§ **TEXTE FOURNI**
□ □ □ □ □ □ □

8 pistes pour allier fermeté et bienveillance
Voici 8 pistes pour allier fermeté et bienveillance dans l’éducation, inspirées du livre Entre parent et enfant de Haïm Ginott.
1. Ecouter, un préalable.
Haïm Ginott explique que c’est la manière dont les parents réagissent aux vérités qui leur déplaisent qui détermineront le niveau de confiance que les enfants leur accorderont. Sans ce climat de confiance, les enfants ne diront pas leur vérité. Des commentaires qui nient la réalité, le vécu ou les sentiments de l’enfant découragent les enfants de se confier :
“Quelle idée insensée !” (rejet)
“Tu sais bien que tu ne me détestes pas.” (négation)
“Tu es toujours prêt à te battre.” (critique)
“Qu’est-ce qui te fait croire que tu es si formidable ?” (humiliation)
“Je ne veux plus rien entendre à ce sujet.” (colère)
L’écoute empathique pourrait passer par des messages comme :
“Oh, je vois. J’apprécie quand tu me fais part de ce que tu ressens vraiment. C’est donc ce que tu penses vraiment. Merci d’attirer mon attention.”
Pour autant, accueillir ne veut pas dire être d’accord. C’est une manière respectueuse d’ouvrir le dialogue, en prenant au sérieux ce que raconte l’enfant. On reflète les paroles de l’enfant en cherchant à savoir ce qu’il cherche à exprimer. Haïm Ginott parle de “miroir émotionnel” : sa fonction consiste à refléter les sentiments, tels qu’ils sont, sans distorsion.
“Tu as l’air en colère”
“J’ai l’impression que tu le détestes”
“Tu sembles dégoûté de toute cette affaire”
Pour aller plus loin sur le sujet de l’écoute empathique, je vous invite à lire cet article : 5 clés pour une écoute efficace entre parents et enfants.
2. Ne pas nier les perceptions de l’enfant et ne pas contester ce qu’il ressent.
En tant que parent, nous avons tendance (même involontairement) à :
- nier les perceptions de l’enfant (non, l’eau de la mer n’est pas froide)
- contester ce que l’enfant ressent (non, la soupe n’est pas trop salée, je n’ai presque pas mis de sel)
- désavouer ce que l’enfant souhaite (c’est pour les bébés, tu es un grand maintenant)
- se moquer de ses goûts (tu ne vas pas mettre un maillot rose, c’est pour les filles)
- dénigrer ses opinions (tu n’as pas aimé ce film, c’est que tu n’as rien compris, il est très bien)

□ □ □ □ □ □ □

§ **JEU DE DONNÉES**
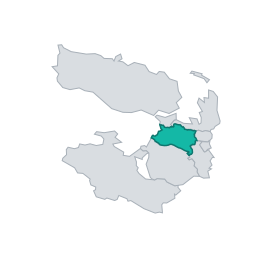 Bulgaria shown with its bordering countries, rotated 199°
{"feature_id": "BGR", "entity_name": "Bulgaria", "entity_type": "country or territory", "adm_level": 0, "iso_a3": "BGR", "parent_name": "Europe", "parent_adm1": "", "projection": "robinson", "projection_center": [24.961, 42.741], "detail": "fine", "context": "with_neighbors", "style": "filled", "palette": "teal", "viewbox_px": 256, "rotation_deg": 199, "n_neighbors": 7, "source": "natural_earth", "source_scale": "50m", "svg_char_len": 5560}
<svg xmlns="http://www.w3.org/2000/svg" viewBox="0 0 256 256"><g transform="rotate(199 128 128)"><path d="M147.2,109.7L150.7,111.7L157.7,111.2L156.5,114.3L149.0,115.8L139.7,120.8L135.8,119.0L137.2,115.0L129.4,112.4L137.1,107.9L135.0,106.0L124.2,103.8L123.6,100.6L117.3,101.7L109.6,112.7L106.4,111.3L103.2,112.6L100.1,111.1L101.8,110.1L104.8,104.4L104.3,102.9L112.3,103.0L109.0,98.7L107.9,95.1L105.4,93.7L105.8,90.8L102.7,88.5L94.8,85.5L85.8,87.6L84.1,89.6L76.7,91.7L73.5,89.6L64.9,88.6L61.9,90.5L61.5,88.2L57.7,85.8L61.0,80.1L62.5,80.6L60.8,76.8L67.0,69.7L70.3,68.7L71.1,66.4L67.8,59.0L70.9,58.7L74.6,56.4L86.5,56.9L101.7,60.3L104.2,58.8L106.0,60.8L114.7,61.2L115.0,56.9L117.0,55.1L125.2,54.9L126.7,53.0L135.6,52.6L140.1,57.4L138.6,59.1L139.3,61.7L144.6,62.1L147.2,65.8L147.2,67.4L155.9,70.4L161.0,69.1L165.5,73.0L179.6,75.7L179.8,78.2L177.4,82.7L179.3,87.5L178.4,90.3L171.9,91.0L168.5,93.4L168.5,97.2L163.1,97.9L158.7,100.7L152.3,101.1L146.5,104.3L147.2,109.7Z" fill="#d9dde1" stroke="#a8b0b8" stroke-width="1"/><path d="M100.1,111.1L103.2,112.6L106.4,111.3L109.6,112.7L109.8,115.0L106.5,116.8L104.4,116.0L102.6,126.5L93.3,122.4L85.1,124.5L81.6,126.7L63.2,125.5L59.9,120.4L61.6,118.9L59.8,117.8L57.6,119.8L53.6,117.3L53.1,113.7L48.9,111.7L48.2,108.9L44.5,105.6L50.1,103.9L57.7,92.3L64.9,88.6L73.5,89.6L76.7,91.7L84.1,89.6L85.8,87.6L88.6,87.6L90.7,88.4L99.1,99.7L98.8,107.1L100.1,111.1Z" fill="#d9dde1" stroke="#a8b0b8" stroke-width="1"/><path d="M87.0,200.0L86.1,202.6L75.6,203.4L75.7,201.9L66.7,200.2L68.1,196.5L72.1,199.4L83.2,199.6L83.1,201.1L87.0,200.0ZM63.0,147.1L68.3,147.4L74.0,145.0L79.0,148.0L85.5,147.2L85.5,142.9L89.0,145.2L86.8,150.6L85.1,151.6L77.1,150.5L68.4,152.8L73.4,157.7L65.7,159.1L62.0,154.6L60.6,156.6L62.2,161.8L65.7,165.9L63.0,167.8L70.6,174.4L70.6,179.4L64.0,177.0L66.1,181.5L61.5,182.4L64.2,190.2L59.3,190.3L53.4,186.5L49.6,173.6L43.2,164.6L42.8,162.1L46.2,157.8L46.7,155.0L49.0,153.7L49.2,151.4L53.9,150.7L56.6,148.8L60.5,148.9L63.0,147.1Z" fill="#d9dde1" stroke="#a8b0b8" stroke-width="1"/><path d="M221.2,183.6L217.8,185.1L215.1,182.9L206.6,181.7L191.5,184.3L183.3,187.6L177.3,187.6L173.3,186.0L165.4,188.4L163.0,186.7L162.8,191.6L159.1,195.5L156.2,191.5L158.8,188.2L154.4,188.9L148.3,186.9L143.4,192.0L132.4,192.9L126.4,188.2L118.5,187.9L116.9,191.6L111.9,192.6L104.8,188.0L96.8,188.1L92.4,179.4L87.1,174.5L90.6,167.7L86.0,163.5L93.9,155.1L104.9,154.8L107.8,148.2L121.4,149.3L129.8,143.7L137.9,141.2L149.7,141.0L172.8,150.5L181.0,149.2L187.2,150.0L195.3,145.4L202.8,145.0L210.0,149.3L211.5,152.3L211.1,156.6L219.7,161.3L214.9,163.8L217.9,173.9L216.7,176.6L221.2,183.6ZM85.5,142.9L92.7,140.1L98.8,141.3L99.7,144.7L106.0,147.5L104.7,149.6L96.3,150.1L87.3,157.5L85.1,151.6L86.8,150.6L89.0,145.2L85.5,142.9Z" fill="#d9dde1" stroke="#a8b0b8" stroke-width="1"/><path d="M59.1,138.6L62.6,141.4L63.0,147.1L60.5,148.9L56.6,148.8L53.9,150.7L49.2,151.4L46.3,149.3L45.3,145.6L47.6,140.9L59.1,138.6Z" fill="#d9dde1" stroke="#a8b0b8" stroke-width="1"/><path d="M34.8,107.4L40.2,105.2L44.5,105.6L48.2,108.9L48.9,111.7L53.1,113.7L53.6,117.3L57.6,119.8L59.8,117.8L61.6,118.9L59.9,120.4L61.2,121.9L59.4,123.9L60.0,127.1L63.4,130.8L60.7,133.5L59.5,136.3L60.2,137.4L59.1,138.6L53.4,139.2L54.8,135.4L48.1,130.3L44.1,134.3L44.7,133.5L37.0,128.1L38.6,127.7L39.7,123.6L36.5,120.3L38.3,116.4L35.8,116.5L38.5,113.2L34.8,107.4Z" fill="#d9dde1" stroke="#a8b0b8" stroke-width="1"/><path d="M46.3,142.6L45.9,139.5L42.8,136.2L45.8,133.7L46.9,130.8L48.1,130.3L54.8,135.4L53.4,139.2L47.6,140.9L47.2,142.7L46.3,142.6Z" fill="#d9dde1" stroke="#a8b0b8" stroke-width="1"/><path d="M99.0,141.6L98.0,141.5L97.7,141.5L97.5,141.8L97.0,141.7L96.5,141.7L95.9,142.0L95.6,142.1L95.1,141.8L94.3,141.2L93.9,140.7L93.5,140.6L93.1,140.7L91.9,140.9L91.5,141.1L91.0,141.4L90.4,141.6L89.5,141.7L89.0,141.7L88.8,141.8L88.6,142.3L88.4,142.7L88.3,142.9L87.2,143.1L87.0,143.4L87.0,143.6L87.0,143.8L86.1,143.6L85.5,143.8L85.3,143.9L85.2,144.2L85.2,144.5L85.5,144.8L85.7,145.5L85.8,146.3L85.7,146.7L85.2,147.0L84.2,147.4L83.2,147.2L82.7,147.3L82.0,147.4L81.3,147.5L80.3,147.8L79.4,148.0L78.5,147.3L77.5,146.9L76.5,146.6L76.1,146.8L76.0,147.0L75.1,146.4L74.7,146.2L74.2,145.3L74.0,145.2L73.2,145.5L72.5,145.5L72.1,145.5L70.9,145.5L70.7,146.0L70.3,146.1L69.6,146.1L68.8,146.5L67.9,146.7L67.2,146.7L66.5,146.6L66.0,146.7L65.1,146.7L64.5,147.3L63.5,147.2L62.8,147.2L63.0,144.8L63.4,143.8L63.4,143.6L63.0,143.3L62.8,142.8L62.3,141.4L62.0,141.1L61.2,140.9L60.5,140.5L59.9,139.9L58.8,138.6L59.4,138.5L59.5,138.2L60.1,137.5L60.1,137.2L59.7,136.6L59.5,135.9L59.7,135.2L59.7,134.8L59.5,134.5L59.7,134.0L60.1,133.8L60.4,133.7L61.4,133.7L62.1,132.8L62.5,132.5L62.9,132.0L63.1,131.8L63.3,131.4L63.3,131.0L62.5,130.5L62.2,130.0L61.9,129.6L61.4,129.3L60.4,128.7L60.0,128.1L59.8,127.4L59.6,126.9L59.3,126.5L59.2,126.2L59.1,125.9L59.1,125.2L59.4,124.2L59.5,123.9L59.8,123.8L60.8,123.3L60.8,122.7L61.0,122.3L61.3,122.0L61.5,121.9L62.0,122.3L63.2,122.9L63.8,123.3L63.7,123.5L63.5,123.8L62.9,124.1L62.6,124.4L62.6,124.8L62.6,125.1L63.0,125.4L65.1,125.1L67.3,125.2L70.2,125.8L72.2,126.0L73.6,125.8L76.2,126.2L78.7,126.7L81.1,126.8L82.4,126.5L83.3,126.0L84.1,125.1L86.1,123.9L88.0,123.2L90.5,122.7L92.2,122.5L92.4,122.7L94.6,123.8L95.5,123.8L96.3,124.0L96.6,124.3L96.8,124.3L97.8,124.1L98.3,124.7L99.0,125.5L100.2,125.9L101.3,126.2L101.6,126.2L102.8,126.2L102.6,128.3L102.0,129.3L100.9,128.9L99.6,129.2L99.0,130.3L98.6,130.7L98.2,131.0L98.0,132.5L98.0,134.8L97.5,135.1L97.0,135.2L95.2,137.3L96.3,137.9L96.8,138.3L97.6,139.6L98.7,141.0L99.0,141.6Z" fill="#14b8a6" stroke="#0f766e" stroke-width="1.5"/></g></svg>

□ □ □ □ □ □ □

§ **LES CONSIGNES**
a) Renvoyez mot pour mot l'extrait du texte sur la fermeté et la bienveillance dans l'éducation, en commençant à "Pour autant, accueillir" et en allant jusqu'à "sont, sans distorsion.".
b) Reprenez le texte sur la fermeté et la bienveillance dans l'éducation à l'endroit où il s'arrête et poursuivez sa rédaction.

§ **RÉPONSES**
a)
Pour autant, accueillir ne veut pas dire être d’accord. C’est une manière respectueuse d’ouvrir le dialogue, en prenant au sérieux ce que raconte l’enfant. On reflète les paroles de l’enfant en cherchant à savoir ce qu’il cherche à exprimer. Haïm Ginott parle de “miroir émotionnel” : sa fonction consiste à refléter les sentiments, tels qu’ils sont, sans distorsion.

b)
- se plaindre de son caractère (tu fais toujours des caprices)
- lui reprocher une expérience vécue (tu n’aurais pas dû réagir comme ça)
On peut prendre les paroles de l’enfant au sérieux sans le blâmer. On ne fait alors qu’exprimer du respect pour l’opinion de l’enfant : “Ah oui, tu trouves que c’est trop chaud/ ah mince, tu trouves que c’est trop froid/ tu n’aimes pas quand c’est trop salé à ton goût”.
3. Guider au lieu de critiquer.
Quand nos enfants rencontrent des problèmes, nous pouvons les aider à :
- identifier le problème (“la date de retour de ton livre est passée”)
- proposer une solution (“quand peux-tu passer à la bibliothèque ?”)
En tant que parents, nous pouvons utiliser les questions ouvertes pour aider les enfants à résoudre leurs problèmes. Voici des questions proposées par Isabelle Filliozat (psychothérapeute) dans son livre Il me cherche dans le cadre de la résolution de problème :
– Décrire la situation (qu’est-ce qui s’est passé ?)
– Décrire ce qu’il a ressenti (qu’est-ce que tu as ressenti ?)
– Décrire ce qu’il s’est dit (qu’est-ce que tu t’es dit ?)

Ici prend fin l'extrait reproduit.